IPAP merupakan pendekatan terpadu melalui pembangunan dan pemanfaatan sarana penampungan serta penyediaan air pertanian yang disesuaikan dengan kondisi wilayah. Dalam implementasinya, terdapat tiga komponen utama yang dapat dikombinasikan, yaitu embung kecil, dam parit, dan sumur bor.
Embung kecil berfungsi sebagai tempat penyimpanan air hujan yang mampu melayani area pertanian cukup luas. Infrastruktur ini efektif dibangun sebelum musim kemarau tiba, sehingga volume tampungan dapat terisi maksimal saat musim hujan. Namun, efektivitas embung menjadi berkurang apabila kondisi kekeringan sudah berlangsung ekstrem.
Sementara itu, dam parit berperan menahan aliran air di saluran kecil sehingga air dapat dimanfaatkan lebih lama. Selain biaya pembangunan yang relatif murah dan pengerjaan yang cepat, dam parit juga cocok diterapkan di wilayah berbukit.
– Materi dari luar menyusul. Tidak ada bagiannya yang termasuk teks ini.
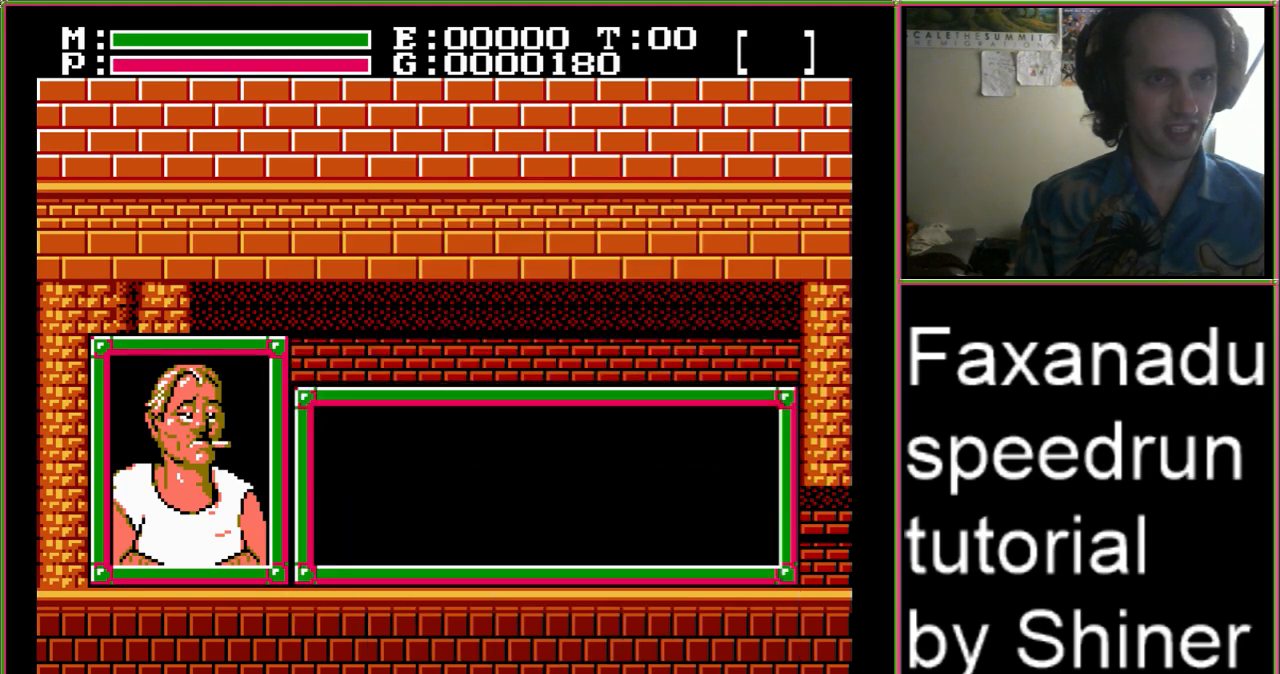
Gameplay with a controller (Nintendo layout); each line is a JSON object with the inputs held at the frame after it. "events" lists button and stick changes between this image and that frame as [ms after this image, input, new state], when the widget could be followed in between. Not read: L3 R3.
{"buttons": ["B", "DPAD_LEFT"], "events": [[133, "B", "down"]]}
Meski demikian, kapasitas tampungnya umumnya kecil sehingga perlu didukung sarana lain ketika menghadapi El Niño kuat.
Untuk kebutuhan darurat, sumur bor menjadi solusi paling efektif karena mampu menyediakan air meskipun hujan tidak turun dalam waktu lama. Sumur bor memiliki ketergantungan rendah terhadap curah hujan, namun tetap perlu dikelola secara bijak agar tidak terjadi eksploitasi air tanah berlebihan.
Strategi ideal menghadapi El Niño adalah memaksimalkan embung kecil dan membangun dam parit pada fase pra-El Niño atau sebelum puncak kemarau. Ketika kekeringan mulai terjadi, sumur bor dapat diandalkan sebagai sumber air utama. Selain itu, petani juga dianjurkan menerapkan irigasi hemat air seperti sistem tetes atau hidroponik, serta menyesuaikan pola tanam agar fase kritis tanaman tidak terjadi saat puncak kekeringan.
Melalui edukasi ini, diharapkan petani semakin siap menghadapi perubahan iklim dan mampu menjaga produktivitas pertanian secara berkelanjutan. Infrastruktur panen air pertanian diharapkan menjadi solusi adaptif dalam memperkuat ketahanan pangan nasional di tengah tantangan cuaca ekstrem.